At the same time, he got off to a slow start in 2008, as you can see in the table below, which features his numbers through the first 11 games of the last seven seasons. After starting the year with seven singles and no extra base hits in 44 at-bats, he hit .319/.358/.438 with nine home runs in 536 at-bats the rest of the way.

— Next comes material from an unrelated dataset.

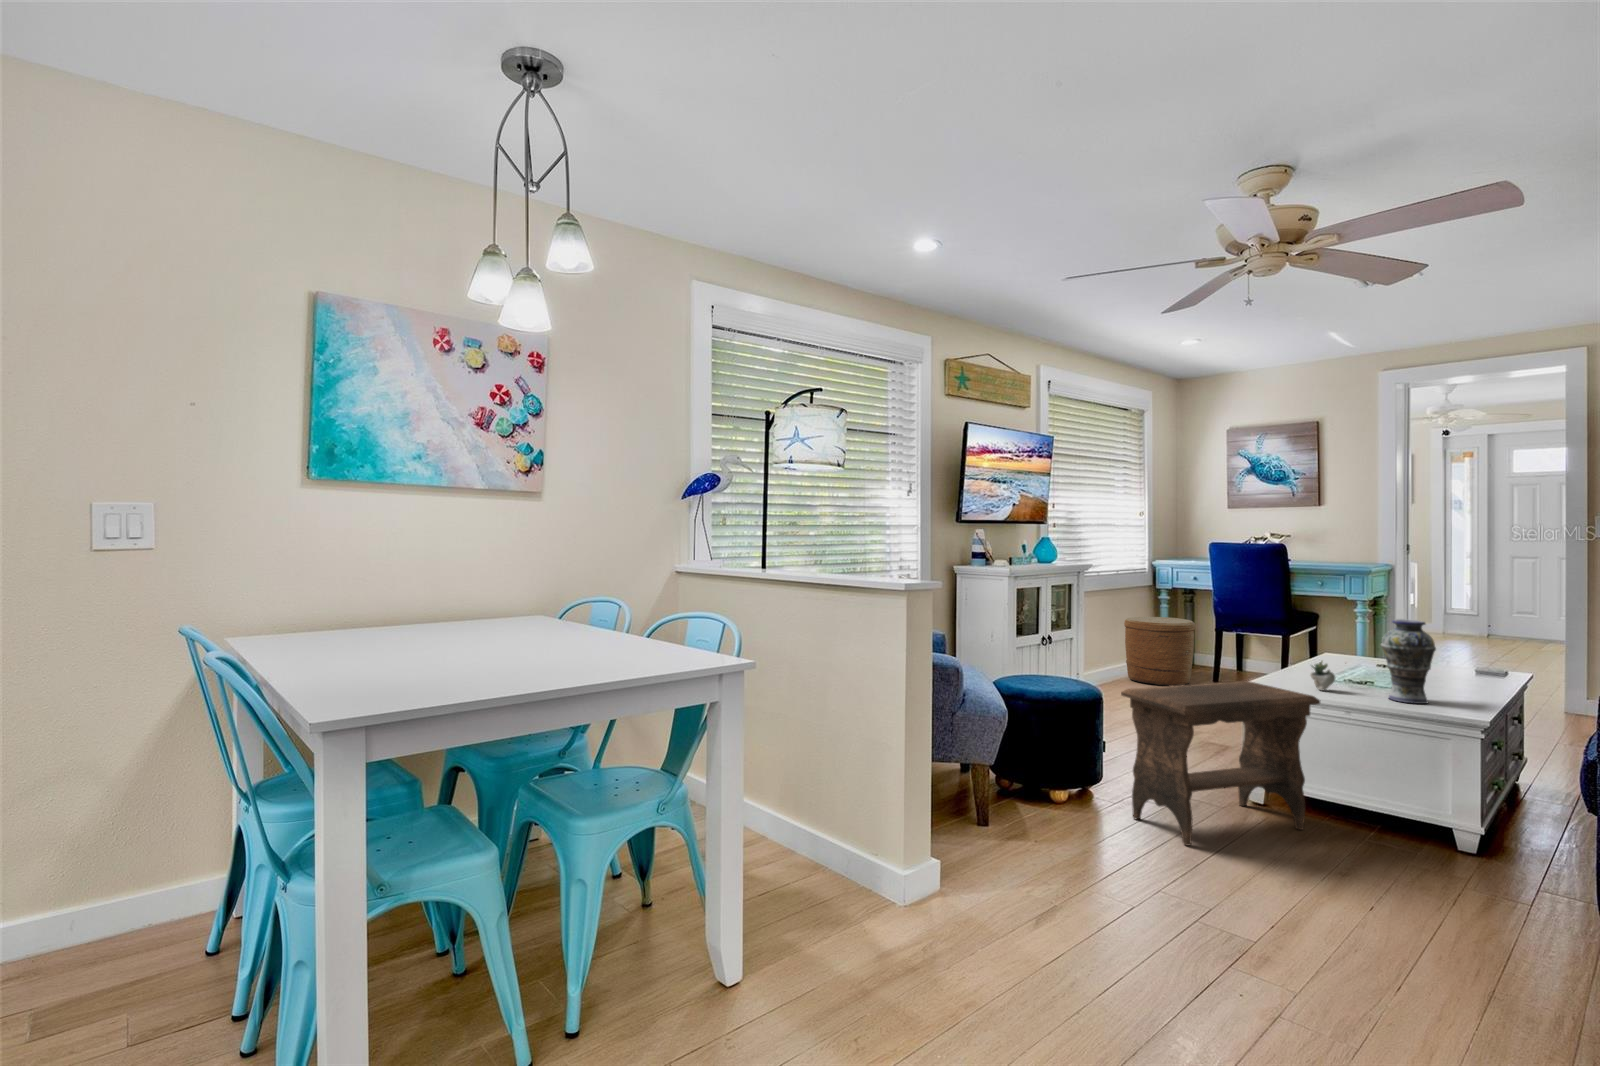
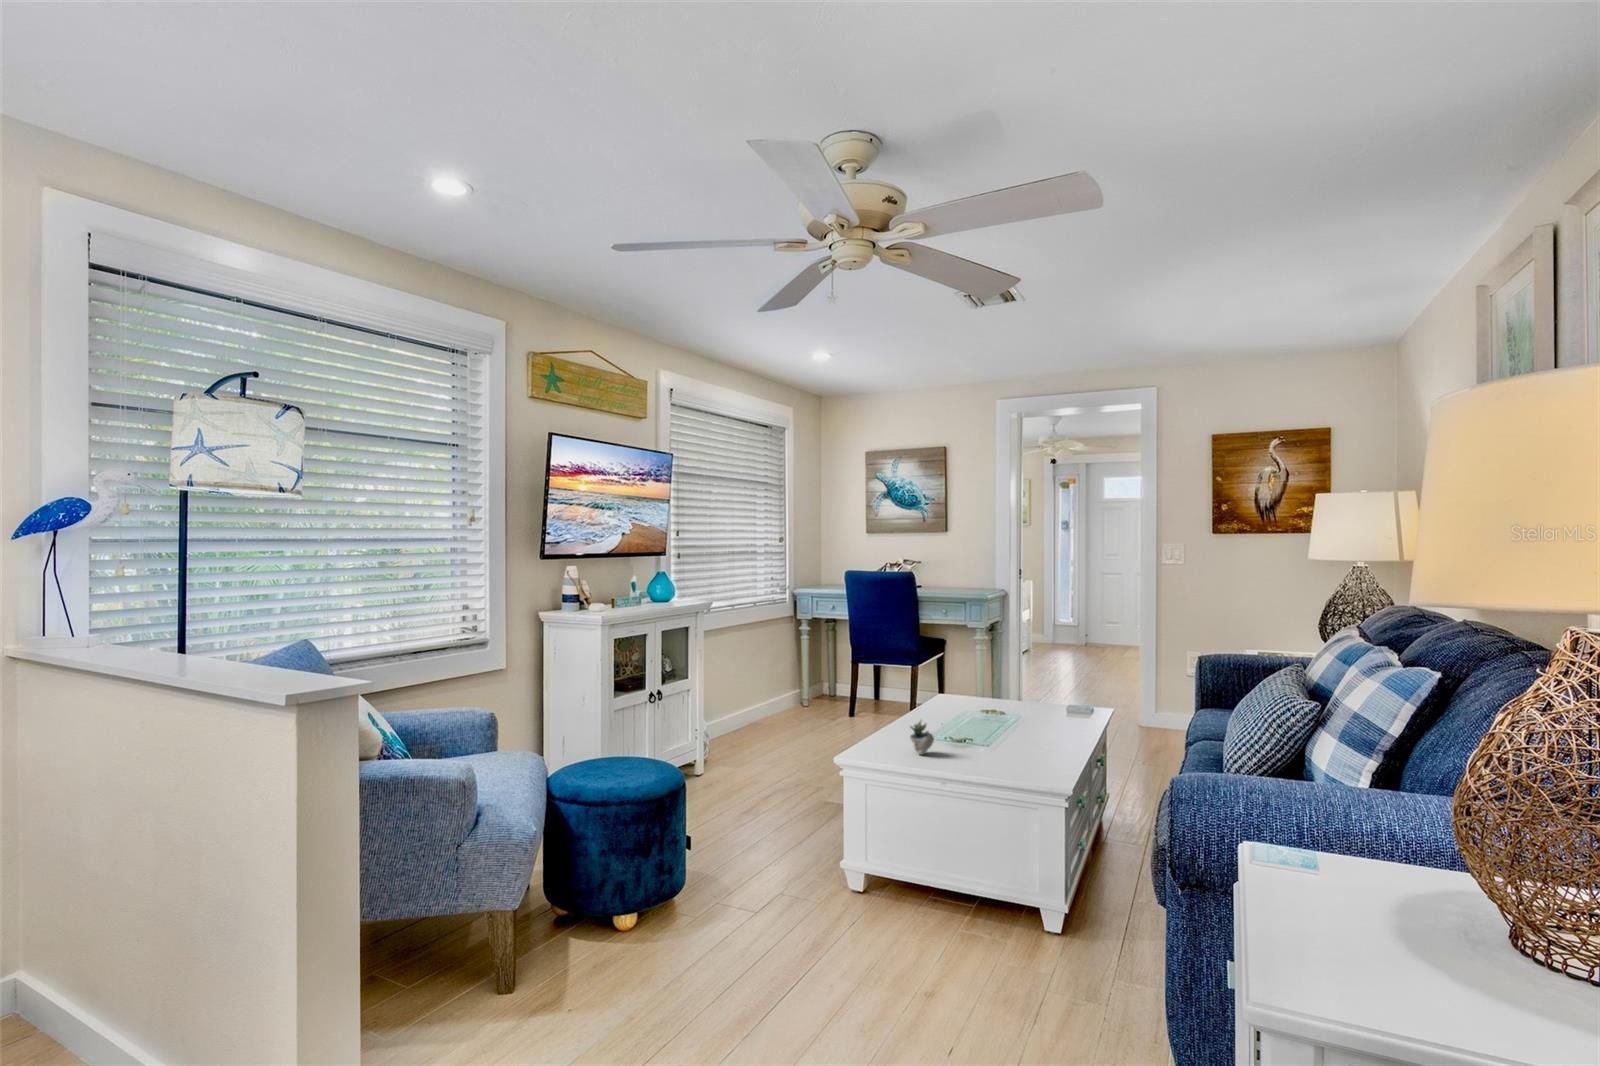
woven basket: present [1124,617,1195,686] -> none [762,651,832,727]
vase: present [1381,619,1436,704] -> none [975,671,1026,766]
footstool: present [1121,681,1320,846] -> none [689,752,912,992]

Placido Polanco through 11 games, 2006-12
|2012||11||41||39||3||7||1 (1)||1||1 (1)||6||2||.200||.243||.229|
|2011||11||50||46||6||17||4 (0)||10||4 (0)||3||4||.370||.420||.457|
|2010||11||53||49||14||20||4 (2)||12||1 (1)||2||2||.408||.415||.612|
|2009||11||53||48||6||13||6 (0)||6||3 (1)||4||3||.271||.327||.417|
|2008||11||50||44||1||7||0 (0)||3||4 (2)||2||1||.159||.260||.159|
|2007||11||47||45||2||17||1 (0)||3||1 (0)||2||0||.378||.383||.400|
|2006||11||49||46||4||14||1 (0)||2||1 (0)||0||1||.304||.319||.326|
Mayberry has the most upside, given his youth and the power display he produced last season. But he also has the shortest track record, one that has yet to include a 300-plate-appearance season. Mayberry has not hit a ball out of the infield in his last 12 at-bats. In 32 plate appearances, he has yet to draw a walk, and 15 of his 32 at-bats have ended with either a strikeout or an infield pop-up. He is 3-for-10 on groundballs, 3-for-3 on line drives, and 1-for-3 on fly balls, which suggests that he has not been a victim of bad luck.
On the other hand, Mayberry started last season hitting .231/.316/.365 in 117 plate appearances, averaging a home run every 35 at-bats and an extra base hit every 13.
Any way you look at it, the only conclusion is inconclusion. That can be intriguing or concerning, and probably both.